I talked to Alex on the phone tonight, and I really don't think she's coming for Christmas. I miss her so much. I was crying today because I felt like I had nobody. That's the worst part; I have two best friends and when I fight with the one who's still here I can't go to Alex for support (at least not physically). The phone is so limiting but I guess it's better than nothing cause it still feels like I'm sitting in her room talking to her again, only I can't see her. I can't believe her mom is so heartless not to let her come back. We need her. She needs us. God.


Sunday, February 11, 2007

Friday night was good. After lyrical  I went home and got ready, then went out to Chipotle with Becka. Saw Amy. There's always someone I know at that place. Mexican seems to be the craze right now in the food trend department. Still can't finish a whole burrito. I really need to practice. Then we went back to my house and just sat in my room and tried to make a video but it was too long to put on YouTube of course, so we just made a bunch of hilarious other videos and acted crazy until she got tired and left.

Saturday I got up kinda early. Like 9. Lately I like getting up between 7 and 9 because then my day hasn't been wasted sleeping. I hope this habit carries over into the summer time. Sleep is such a waste of time. But anyway. I got to go to BJ's! I love that store, it is my absolute favorite. My mom bought my Diet Lipton Citrus Green Tea. MMM GURL THAS GOOD. Kay I'm done. We also got some other good stuff but yeah that was basically the highlight.
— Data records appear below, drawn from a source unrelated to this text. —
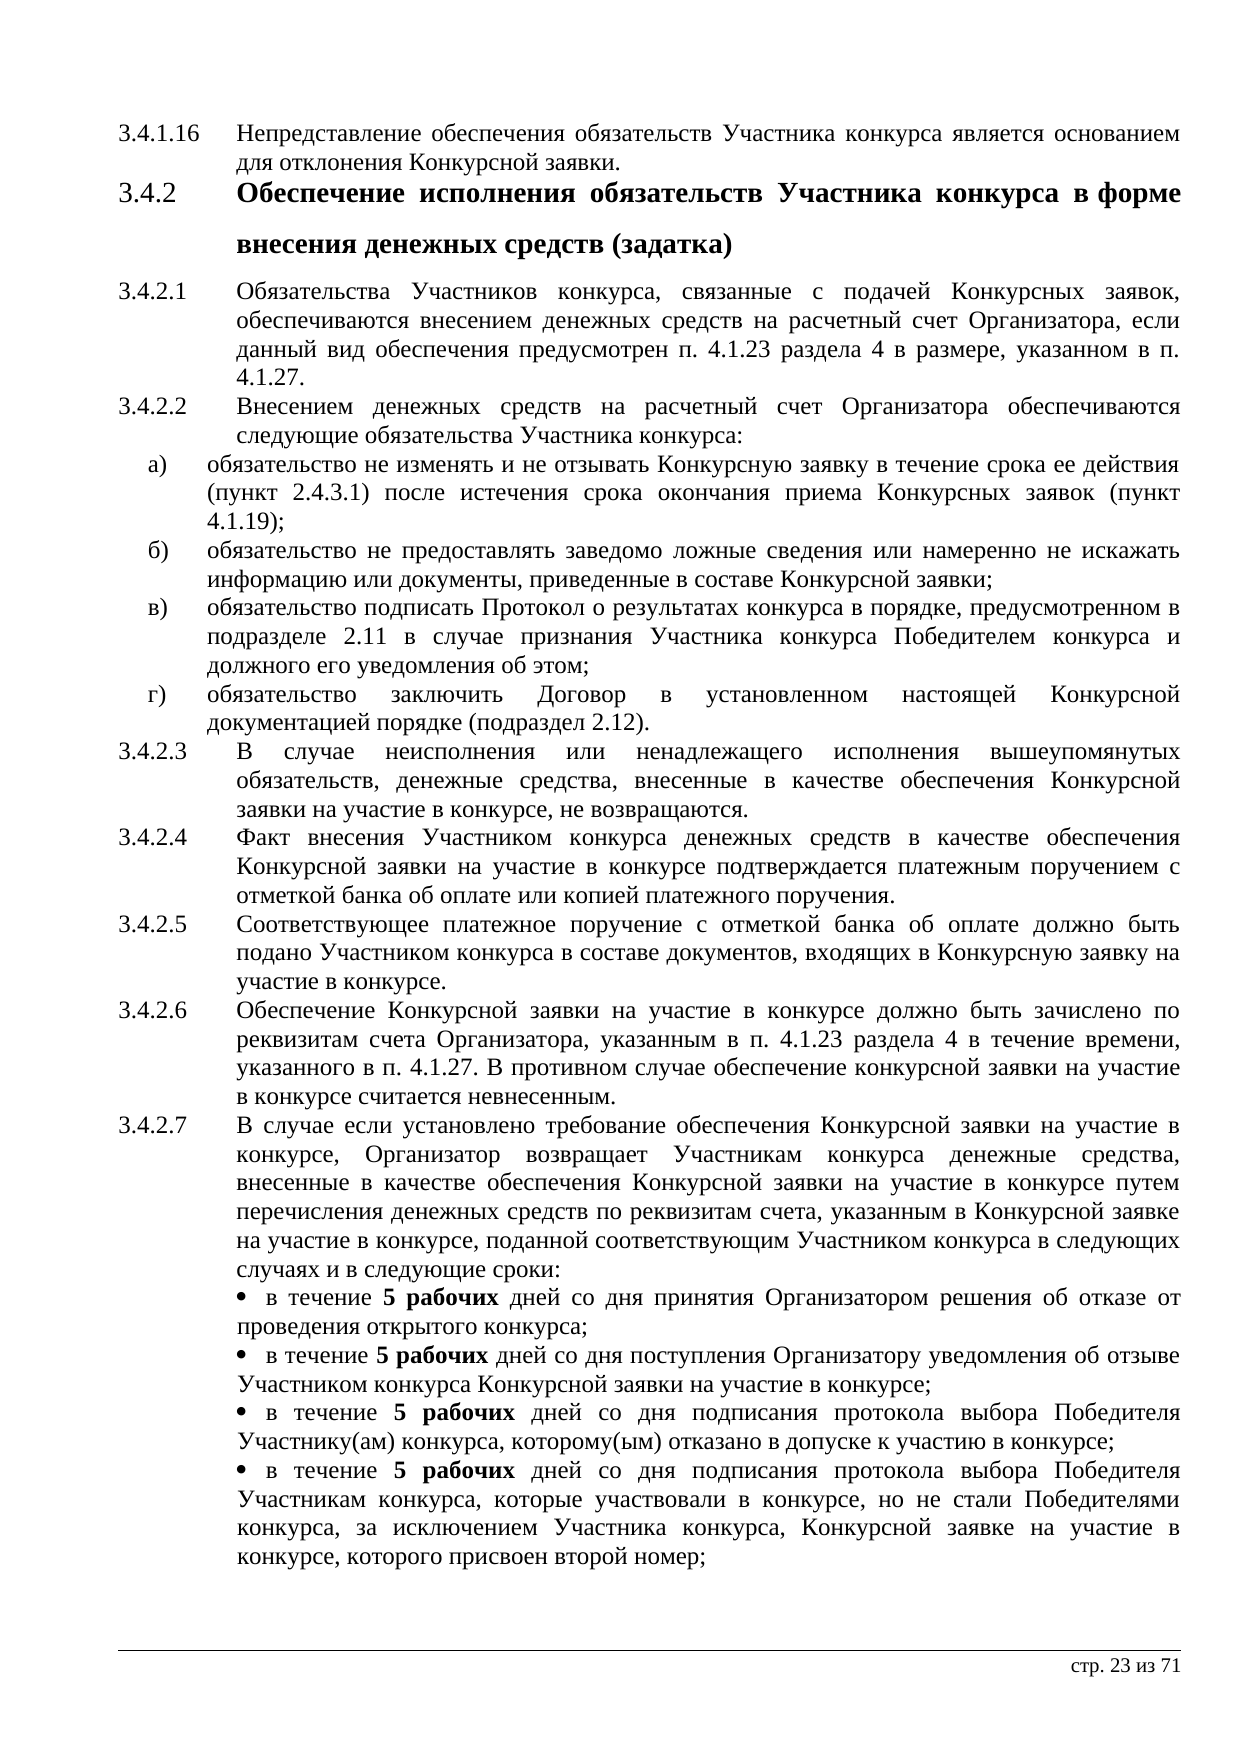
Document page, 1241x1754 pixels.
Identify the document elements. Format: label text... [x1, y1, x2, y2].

list в течение 5 рабочих дней со дня принятия Организатором решения об отказе от проведения открытого конкурса; [237, 1282, 1181, 1340]
text Соответствующее платежное поручение с отметкой банка об оплате должно быть подано Участником конкурса в составе документов, входящих в Конкурсную заявку на участие в конкурсе. [118, 909, 1181, 995]
text Обязательства Участников конкурса, связанные с подачей Конкурсных заявок, обеспечиваются внесением денежных средств на расчетный счет Организатора, если данный вид обеспечения предусмотрен п. 4.1.23 раздела 4 в размере, указанном в п. 4.1.27. [118, 276, 1181, 391]
text Факт внесения Участником конкурса денежных средств в качестве обеспечения Конкурсной заявки на участие в конкурсе подтверждается платежным поручением с отметкой банка об оплате или копией платежного поручения. [118, 822, 1181, 909]
list в течение 5 рабочих дней со дня подписания протокола выбора Победителя Участникам конкурса, которые участвовали в конкурсе, но не стали Победителями конкурса, за исключением Участника конкурса, Конкурсной заявке на участие в конкурсе, которого присвоен второй номер; [237, 1455, 1181, 1570]
text обязательство не предоставлять заведомо ложные сведения или намеренно не искажать информацию или документы, приведенные в составе Конкурсной заявки; [148, 535, 1181, 592]
text Обеспечение исполнения обязательств Участника конкурса в форме внесения денежных средств (задатка) [118, 176, 1181, 259]
text обязательство подписать Протокол о результатах конкурса в порядке, предусмотренном в подразделе 2.11 в случае признания Участника конкурса Победителем конкурса и должного его уведомления об этом; [148, 592, 1181, 679]
text Внесением денежных средств на расчетный счет Организатора обеспечиваются следующие обязательства Участника конкурса: [118, 391, 1181, 449]
text Непредставление обеспечения обязательств Участника конкурса является основанием для отклонения Конкурсной заявки. [118, 118, 1181, 176]
text Обеспечение Конкурсной заявки на участие в конкурсе должно быть зачислено по реквизитам счета Организатора, указанным в п. 4.1.23 раздела 4 в течение времени, указанного в п. 4.1.27. В противном случае обеспечение конкурсной заявки на участие в конкурсе считается невнесенным. [118, 995, 1181, 1110]
text В случае если установлено требование обеспечения Конкурсной заявки на участие в конкурсе, Организатор возвращает Участникам конкурса денежные средства, внесенные в качестве обеспечения Конкурсной заявки на участие в конкурсе путем перечисления денежных средств по реквизитам счета, указанным в Конкурсной заявке на участие в конкурсе, поданной соответствующим Участником конкурса в следующих случаях и в следующие сроки: [118, 1110, 1181, 1282]
list в течение 5 рабочих дней со дня подписания протокола выбора Победителя Участнику(ам) конкурса, которому(ым) отказано в допуске к участию в конкурсе; [237, 1397, 1181, 1455]
text обязательство не изменять и не отзывать Конкурсную заявку в течение срока ее действия (пункт 2.4.3.1) после истечения срока окончания приема Конкурсных заявок (пункт 4.1.19); [148, 449, 1181, 535]
text В случае неисполнения или ненадлежащего исполнения вышеупомянутых обязательств, денежные средства, внесенные в качестве обеспечения Конкурсной заявки на участие в конкурсе, не возвращаются. [118, 736, 1181, 822]
text обязательство заключить Договор в установленном настоящей Конкурсной документацией порядке (подраздел 2.12). [148, 679, 1181, 736]
list в течение 5 рабочих дней со дня поступления Организатору уведомления об отзыве Участником конкурса Конкурсной заявки на участие в конкурсе; [237, 1340, 1181, 1397]
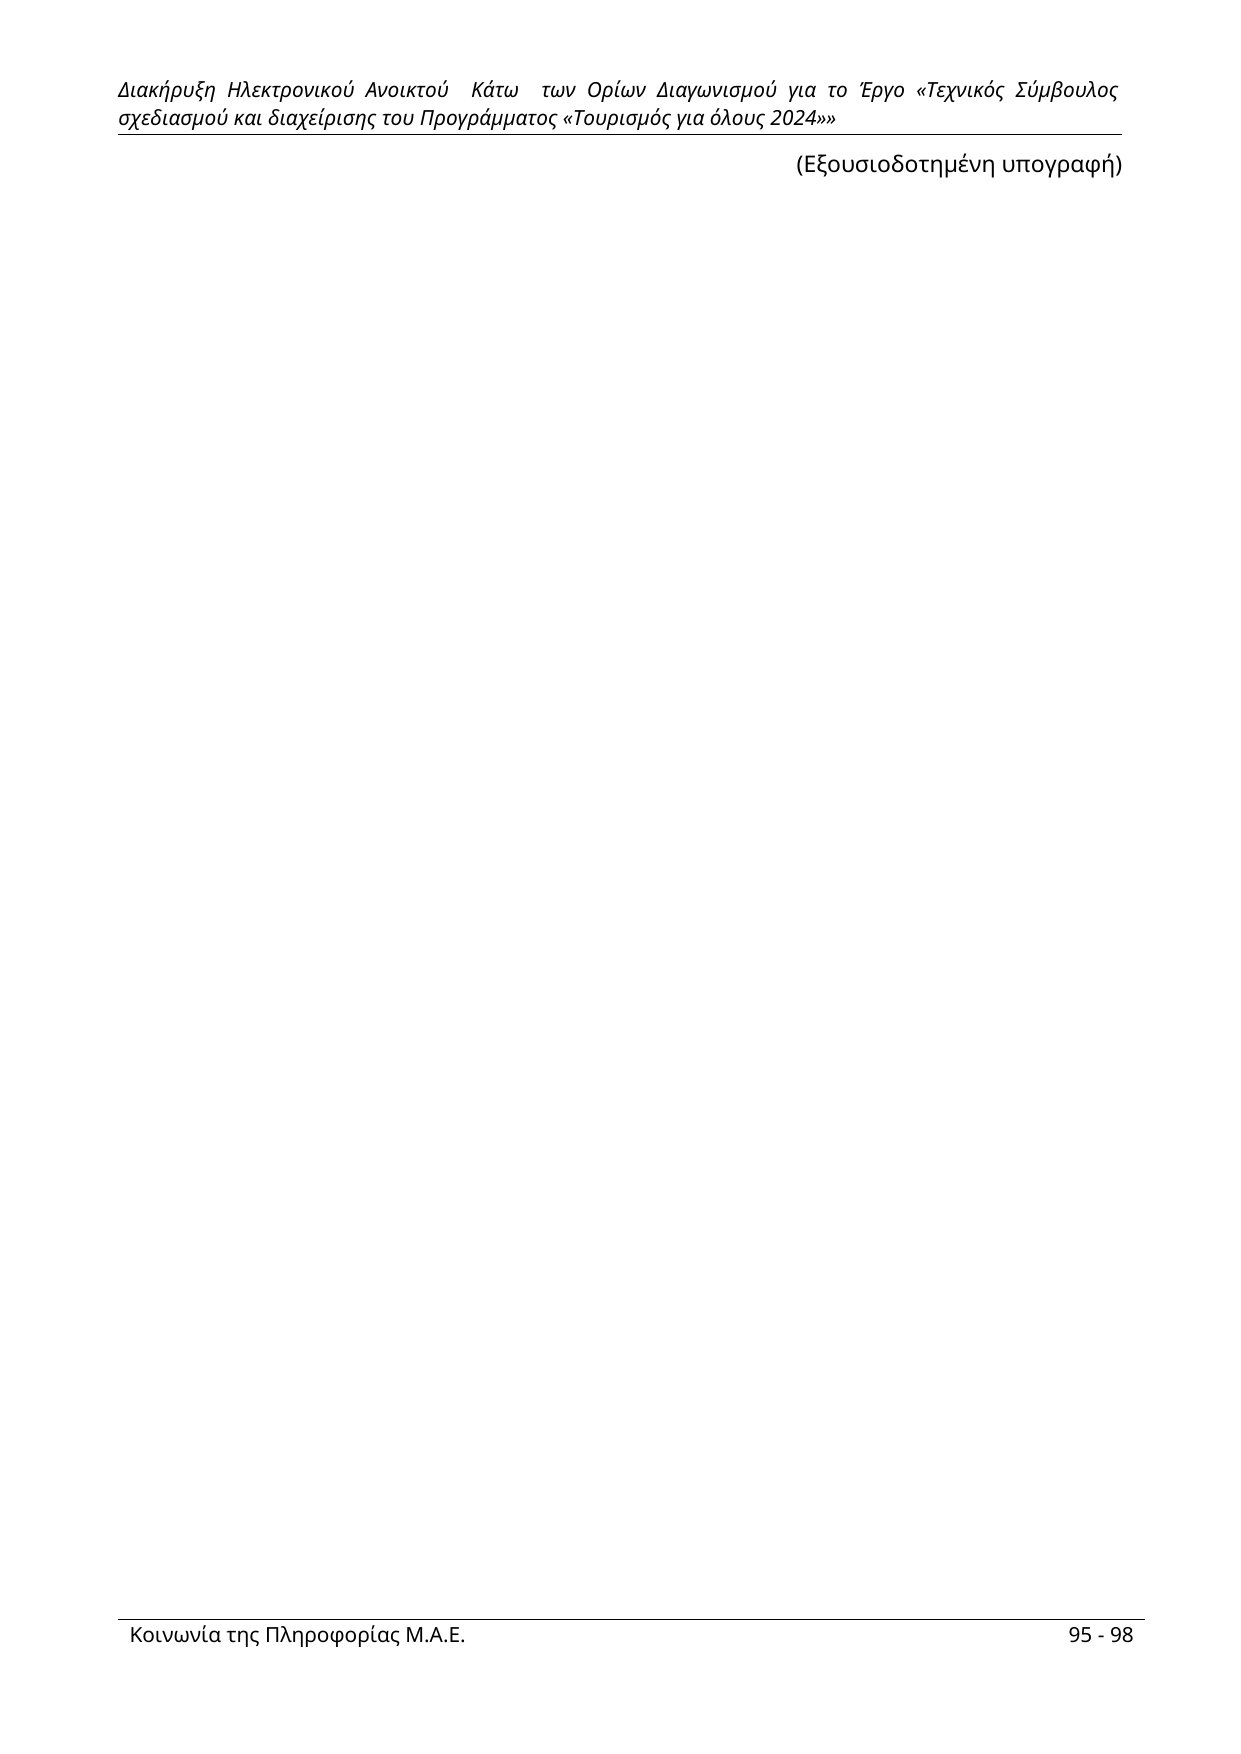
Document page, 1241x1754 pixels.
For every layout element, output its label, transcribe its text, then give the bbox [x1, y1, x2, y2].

text (Εξουσιοδοτημένη υπογραφή) [118, 147, 1122, 179]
Then I went home and did whatever until I had dance at 2. Miss Sheri (sp?) was back visiting so we learned this competition hiphop dance and it was like the hardest dance I've ever done but it was so great, it looked awesome and I felt awesome doing it haha. We didn't get a water break the whole time. It was so intense. I was just totally pumped. Okay enough. When I went home I showered and then read some In the Pond, which really isn't that bad of a book. A hell of a lot better than Siddhartha anywayyy. I attempted to drive out to Smokey Bones to eat but my parents were like majorly stressing me out so I had to pull over when I was almost there and let my dad drive. Then my mom didn't let me drive home. Typical. We did eat there for the first time and it was pretty good. It felt like a resort restaurant or something.

OOHHH I NEVER KNEW MITCHEL MUSSO WAS IN LIFE IS RUFF! Jeeeez hottaaayyy. Freakin' sweet boy. He looks a tad young though. WHateverrr.

I love oatmeal.

Today was basically uneventful. Went to church. Came home. Read the rest of In the Pond. It wasn't boring. Drove to school. Practiced/drew the range. My drawing came out quite nicely if I do say so myself. Drove home and umm ate? That's it.

I called Kristy and asked  for the Chemistry homework. I told her I'd get her present tomorrow. She actually asks why I hadn't gotten it already. I was like, Are you kidding me? She was completely serious. Damnn Asian. I'm really excited for her party.

Kristen's coming over on Mondayyy haven't seen her in forever.